Notes on the Nembutsu
Reflections on the wasan of Shinran

Jodo Wasan 114

'The Tathagata of Light that Surpasses the Sun and Moon
Taught me the nembutsu-samadhi.
The Tathagatas of the ten quarters compassionately regard
Each sentient being as their only child.'

Samadhi

Samadhi is a Pali and Sanskrit word that means, literally, 'concentration' - 'the mental state of being firmly fixed.'1 The word consists of three parts which indicate an adamantine state of mind. Traditionally the word is used to describe the part of the three-fold division of the path (Sk. marga) which has to do with effort, mindfulness and concentration. Samadhi may lead to absorbtion (zen, Sk. dhyana), if it is in a transcendent form and it encompasses the conditions associated with enlightenment. There is also a 'weak', so-called 'worldly' form of samadhi; something akin to what we mean when we speak of serendipity, or 'things coming together' for us.

In the Abhidharma we discover that formal dhyana practice is not a neccessary condition for samadhi because concentration can occur unexpectedly, at any time. Samadhi does not contribute to proper awakening unless it is 'wholesome' (Sk. kusala) and free of taints and attachments. In traditional Buddhist practice, physical objects were often used as a focus of samadhi. Colours of the 'light-object' (Sk. kashina) were selected to suit the temperament of the person using it to induce concentration. Mantras and koans are also used to induce concentration; and work, or any activity which so concentrates one's mind as to bring about a state in which one 'forgets oneself', can also be a kind of samadhi.

The emptying of oneself and the concentrated focus on a single object or activity is very often a blissful condition and the Buddha Dharma's interest in it has spread beyond its own confines to influence other religions and paths. The martial arts, ikebana (flower arranging), sumi-e (brush-painting), music, tea-ceremony, calligraphy and, in Japan, haiku and Shinto, have all taken up the idea of samadhi as a phase of their respective crafts. Samadhi extends even beyond this to manufacture and study of other kinds.

A medical practitioner once told me that when he began practicing his craft he was always feeling stressed and a complete failure. One day, however, he suddenly discovered that if he stopped thinking about life outside the surgery, his family, worry about the future or himself, and so on, and focussed on each patient as they presented themselves one by one - just living for and concentrating on each one - his stress and sense of inadequacy completely fell away. This is a kind of samadhi. In our work we will find that we do it more effectively in direct proportion to our absorbtion in it. A really well-organised work-place in which the day's activities are planned, concentrated upon in turn and ticked off a list one by one - and in which one works in silence - is demonstrably happier and more effective than a disorganised and disoriented one.
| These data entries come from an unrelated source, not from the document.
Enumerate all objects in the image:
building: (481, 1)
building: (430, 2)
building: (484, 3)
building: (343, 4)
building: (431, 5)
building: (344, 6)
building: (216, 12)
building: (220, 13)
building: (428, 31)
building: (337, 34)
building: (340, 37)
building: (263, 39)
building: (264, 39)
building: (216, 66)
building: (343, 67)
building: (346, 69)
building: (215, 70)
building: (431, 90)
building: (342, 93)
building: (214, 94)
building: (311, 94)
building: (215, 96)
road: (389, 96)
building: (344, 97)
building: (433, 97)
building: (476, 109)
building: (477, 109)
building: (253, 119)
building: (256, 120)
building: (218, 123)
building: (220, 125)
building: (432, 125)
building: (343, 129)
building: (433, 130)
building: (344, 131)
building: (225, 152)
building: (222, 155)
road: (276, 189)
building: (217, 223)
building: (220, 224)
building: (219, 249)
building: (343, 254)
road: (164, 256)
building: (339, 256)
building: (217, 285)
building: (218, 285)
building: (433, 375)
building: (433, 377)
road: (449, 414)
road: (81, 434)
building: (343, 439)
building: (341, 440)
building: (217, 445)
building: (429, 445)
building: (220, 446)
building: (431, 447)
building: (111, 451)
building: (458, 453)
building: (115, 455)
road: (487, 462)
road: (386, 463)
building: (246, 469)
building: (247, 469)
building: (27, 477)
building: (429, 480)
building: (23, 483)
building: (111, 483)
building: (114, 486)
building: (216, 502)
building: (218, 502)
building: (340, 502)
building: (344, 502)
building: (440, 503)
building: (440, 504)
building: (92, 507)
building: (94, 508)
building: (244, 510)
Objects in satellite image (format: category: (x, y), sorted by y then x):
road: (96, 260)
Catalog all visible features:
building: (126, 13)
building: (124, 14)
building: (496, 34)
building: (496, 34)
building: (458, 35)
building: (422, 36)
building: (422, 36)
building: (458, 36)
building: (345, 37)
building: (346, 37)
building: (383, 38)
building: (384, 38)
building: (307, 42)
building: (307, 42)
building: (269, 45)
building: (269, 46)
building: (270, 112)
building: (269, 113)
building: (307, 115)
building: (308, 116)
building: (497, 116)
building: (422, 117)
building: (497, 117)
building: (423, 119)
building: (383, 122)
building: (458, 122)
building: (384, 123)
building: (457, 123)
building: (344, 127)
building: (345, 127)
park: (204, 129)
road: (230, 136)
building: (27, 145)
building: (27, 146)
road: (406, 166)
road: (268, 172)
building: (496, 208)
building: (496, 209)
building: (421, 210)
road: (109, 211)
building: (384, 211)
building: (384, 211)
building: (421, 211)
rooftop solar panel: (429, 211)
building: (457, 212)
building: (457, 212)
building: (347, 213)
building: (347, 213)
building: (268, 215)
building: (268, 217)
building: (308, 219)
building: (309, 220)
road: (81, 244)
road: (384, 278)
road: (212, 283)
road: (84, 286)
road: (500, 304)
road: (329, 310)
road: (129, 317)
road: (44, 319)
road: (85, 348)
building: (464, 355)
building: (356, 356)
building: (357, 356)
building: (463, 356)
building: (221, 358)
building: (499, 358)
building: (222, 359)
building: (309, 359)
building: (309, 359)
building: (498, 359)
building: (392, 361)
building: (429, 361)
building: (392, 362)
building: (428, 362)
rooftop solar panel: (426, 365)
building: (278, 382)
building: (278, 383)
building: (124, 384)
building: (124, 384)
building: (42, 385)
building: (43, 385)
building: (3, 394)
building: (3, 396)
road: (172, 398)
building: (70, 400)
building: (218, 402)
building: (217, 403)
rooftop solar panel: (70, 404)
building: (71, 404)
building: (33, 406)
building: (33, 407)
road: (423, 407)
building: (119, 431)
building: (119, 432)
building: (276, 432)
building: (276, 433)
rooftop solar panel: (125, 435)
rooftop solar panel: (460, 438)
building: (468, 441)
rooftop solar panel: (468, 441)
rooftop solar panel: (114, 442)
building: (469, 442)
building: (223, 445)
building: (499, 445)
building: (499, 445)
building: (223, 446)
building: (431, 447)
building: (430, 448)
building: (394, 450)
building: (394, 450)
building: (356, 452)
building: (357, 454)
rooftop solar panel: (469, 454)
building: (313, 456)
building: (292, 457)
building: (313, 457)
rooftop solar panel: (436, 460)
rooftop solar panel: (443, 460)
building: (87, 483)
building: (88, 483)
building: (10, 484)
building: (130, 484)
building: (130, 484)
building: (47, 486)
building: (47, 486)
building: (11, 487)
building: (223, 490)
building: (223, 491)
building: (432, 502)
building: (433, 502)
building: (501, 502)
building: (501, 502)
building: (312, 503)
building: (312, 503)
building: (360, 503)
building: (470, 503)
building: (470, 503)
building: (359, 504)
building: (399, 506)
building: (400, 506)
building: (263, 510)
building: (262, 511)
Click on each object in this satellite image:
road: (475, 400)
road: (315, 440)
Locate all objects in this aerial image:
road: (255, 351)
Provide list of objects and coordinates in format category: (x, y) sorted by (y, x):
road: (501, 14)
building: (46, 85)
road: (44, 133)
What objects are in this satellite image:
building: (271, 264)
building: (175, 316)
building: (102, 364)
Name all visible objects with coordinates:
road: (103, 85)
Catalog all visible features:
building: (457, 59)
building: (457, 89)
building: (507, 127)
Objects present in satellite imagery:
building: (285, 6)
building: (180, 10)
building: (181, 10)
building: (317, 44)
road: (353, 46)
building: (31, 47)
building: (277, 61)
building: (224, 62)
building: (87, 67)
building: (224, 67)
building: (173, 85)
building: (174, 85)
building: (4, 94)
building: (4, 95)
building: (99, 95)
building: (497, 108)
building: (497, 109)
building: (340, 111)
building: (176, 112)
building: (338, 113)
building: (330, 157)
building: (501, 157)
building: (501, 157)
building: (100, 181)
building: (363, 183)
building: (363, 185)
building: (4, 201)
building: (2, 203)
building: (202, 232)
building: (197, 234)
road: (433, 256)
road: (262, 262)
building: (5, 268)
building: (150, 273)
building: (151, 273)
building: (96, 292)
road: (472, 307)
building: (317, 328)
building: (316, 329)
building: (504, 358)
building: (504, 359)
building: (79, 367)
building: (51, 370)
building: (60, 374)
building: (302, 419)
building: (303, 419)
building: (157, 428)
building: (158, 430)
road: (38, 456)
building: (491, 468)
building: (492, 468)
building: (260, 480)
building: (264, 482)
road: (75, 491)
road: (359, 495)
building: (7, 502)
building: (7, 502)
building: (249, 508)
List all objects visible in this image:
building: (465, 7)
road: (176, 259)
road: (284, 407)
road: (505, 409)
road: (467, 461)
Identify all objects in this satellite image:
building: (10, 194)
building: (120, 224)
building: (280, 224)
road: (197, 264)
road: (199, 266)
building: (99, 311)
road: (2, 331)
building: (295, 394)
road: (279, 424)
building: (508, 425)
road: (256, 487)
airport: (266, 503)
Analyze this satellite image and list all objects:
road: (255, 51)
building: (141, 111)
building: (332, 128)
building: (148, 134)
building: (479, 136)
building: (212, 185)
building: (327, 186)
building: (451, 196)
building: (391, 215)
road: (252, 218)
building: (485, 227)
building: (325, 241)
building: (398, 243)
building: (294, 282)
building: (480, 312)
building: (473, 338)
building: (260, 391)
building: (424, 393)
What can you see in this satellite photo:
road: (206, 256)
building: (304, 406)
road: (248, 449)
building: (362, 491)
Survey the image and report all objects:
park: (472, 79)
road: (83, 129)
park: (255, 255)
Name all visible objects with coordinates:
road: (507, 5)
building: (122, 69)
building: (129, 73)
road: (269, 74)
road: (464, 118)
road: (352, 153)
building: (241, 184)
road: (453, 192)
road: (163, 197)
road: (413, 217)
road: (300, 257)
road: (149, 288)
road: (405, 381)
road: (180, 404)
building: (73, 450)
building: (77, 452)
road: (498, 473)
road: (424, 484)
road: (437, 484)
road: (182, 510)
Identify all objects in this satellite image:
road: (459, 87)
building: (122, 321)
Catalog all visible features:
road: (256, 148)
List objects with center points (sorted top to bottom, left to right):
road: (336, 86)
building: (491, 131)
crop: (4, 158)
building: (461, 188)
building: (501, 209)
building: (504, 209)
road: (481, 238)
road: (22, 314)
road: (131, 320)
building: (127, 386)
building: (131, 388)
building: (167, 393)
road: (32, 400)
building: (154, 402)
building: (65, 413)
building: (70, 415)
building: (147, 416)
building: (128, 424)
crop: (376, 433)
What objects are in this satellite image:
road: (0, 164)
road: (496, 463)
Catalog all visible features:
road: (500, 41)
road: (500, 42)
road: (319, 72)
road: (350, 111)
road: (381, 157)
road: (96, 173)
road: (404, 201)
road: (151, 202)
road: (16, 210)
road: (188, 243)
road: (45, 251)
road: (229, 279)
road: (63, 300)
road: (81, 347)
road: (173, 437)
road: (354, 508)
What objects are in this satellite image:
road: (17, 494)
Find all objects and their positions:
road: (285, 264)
The idea of the practical significance of samadhi in daily life probably has its origins in a sutra in the Agamas. In the Pali Tipitika it is the thirty-third of the Digha-Nikaya. It suggests that the development of concentration brings four blessings to those who practice it. The first is a feeling of happiness. In the second, one pentrates the meaning of things with one's mind and goes beyond mere definition and notion. Also there is a growing awareness of the evanescence of feelings and thoughts; that is to say, ideas and emotions which are outside the sphere of one's focus fall away easily, and one tends to lose one's attachment to them.

In this verse, Shinran Shonin reminds us of the samadhi of the enlightened ones in which they see each individual alone with complete focus. In this and the next few verses the 'child' spoken of is an infant: a babe-in-arms. The kind of samadhi is that of a father holding his first child for the first time. A newborn baby in our arms is a source of extreme concentration, in which one is conscious of nothing else in the world but it. In that sense, the one-child image is a good one.

The reference in this and the following verse, however, is not to parent-child relationships as such. Sometimes it is suggested that Amida Buddha is our father or mother, and in Japan a parental emphasis has become strong. However important such interpretations may be, the fact is that what is being discussed here is a specific moment in parental relationships, and it is a moment that can occur in any relationships of any kind. In parent-child relationships it speaks of mutual focal transference - something that is not a common occurrence. It is the moment when two become one; when their concentration, or focus, is such that there is nothing else but the other. Each in the relationship has become momentarily the other, while, of course, inherently retaining their own identity.

When shinjin moves us to say Namu-amida-butsu, that, too, is a kind of samadhi.


1: Buddhist Dictionary, Manual of Buddhist Terms and Doctrines by Nyanatiloka, 1970, revised & enlarged, p. 155.